The Ranch started in 1934, as a 40 acre plot purchased by Harry Cohn, head of Columbia Pictures Corporation. The Studio, with its headquarters located at Sunset & Gower, in Hollywood, made numerous movies, but had to rent neighboring movie studios 'Back-lots' for outdoor shooting due to the lack of space at the Sunset lot. By the end of 1934 this problem was solved as Columbia had acquired a 40 acre lot on the other side of the Hollywood Hills in Burbank, at the corner of Hollywood Way and Oak Street, on what is said to have been the Burbank Motion Pictures Stables. It was the perfect "Back-Lot" as it was still rural enough to be landscaped as the studio needed it to be.

From the start, Columbia Pictures used the Ranch as a backdrop for many serials, such as "Captain Midnight", "Blondie" and "The Three Stooges". In the 1960s, the Ranch was booming with business. Not only were movies being filmed on a regular basis, but more and more television shows were being shot on the Ranch as well. Some notiable shows shot on the Ranch include "Gidget", "Bewitched", "I Dream of Jeannie", "The Flying Nun", "The Monkees", and many more.

In 1970, a catastrophic fire destroyed a quarter of the lot. Half of the Western set, the Colonial/European set and parts of Blondie street burned down, including the Blondie house itself. Although quickly rebuilt, another fire in April, in the same area, and another fire in August of that year, destroyed much of what was original to the Ranch.

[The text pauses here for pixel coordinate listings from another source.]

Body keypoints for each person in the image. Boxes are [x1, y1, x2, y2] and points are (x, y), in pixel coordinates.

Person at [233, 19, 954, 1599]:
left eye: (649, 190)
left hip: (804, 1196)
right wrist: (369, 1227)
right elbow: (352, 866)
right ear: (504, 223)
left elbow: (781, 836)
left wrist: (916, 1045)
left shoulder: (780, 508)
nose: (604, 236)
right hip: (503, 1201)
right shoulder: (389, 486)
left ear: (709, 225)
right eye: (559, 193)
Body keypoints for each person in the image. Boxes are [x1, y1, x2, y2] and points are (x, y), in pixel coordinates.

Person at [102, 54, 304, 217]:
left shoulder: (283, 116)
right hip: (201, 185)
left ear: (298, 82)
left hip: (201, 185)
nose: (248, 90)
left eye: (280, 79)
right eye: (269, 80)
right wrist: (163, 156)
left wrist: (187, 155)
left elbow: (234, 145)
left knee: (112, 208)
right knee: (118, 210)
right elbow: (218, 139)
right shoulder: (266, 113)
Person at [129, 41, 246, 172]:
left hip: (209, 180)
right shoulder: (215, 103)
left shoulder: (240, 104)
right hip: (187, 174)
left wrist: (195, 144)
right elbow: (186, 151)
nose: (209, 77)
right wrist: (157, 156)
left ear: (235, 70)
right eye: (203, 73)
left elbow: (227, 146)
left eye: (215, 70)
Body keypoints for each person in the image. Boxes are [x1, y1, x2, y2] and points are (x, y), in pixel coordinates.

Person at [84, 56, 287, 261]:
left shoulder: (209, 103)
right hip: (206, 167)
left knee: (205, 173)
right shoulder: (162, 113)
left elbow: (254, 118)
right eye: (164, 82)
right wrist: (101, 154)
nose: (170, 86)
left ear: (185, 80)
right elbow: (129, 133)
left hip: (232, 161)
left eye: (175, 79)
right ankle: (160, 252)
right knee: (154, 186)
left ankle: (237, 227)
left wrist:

By mid 1971, Columbia and Warner Bros studios decided to combine their forces in order to combat the financial troubles either one encountered and formed a merger under the name The Burbank Studios. In doing so, the Ranch became a true "Back-back Lot" as Warner Bros already had a massive backlot. In 1990, Columbia Pictures separated itself from Warner Bros, and left Burbank, leaving the Ranch completely. Warner Bros. gained ownership of the lot and renamed it Warner Ranch. The ranch, which now contains soundstages, is still in active use.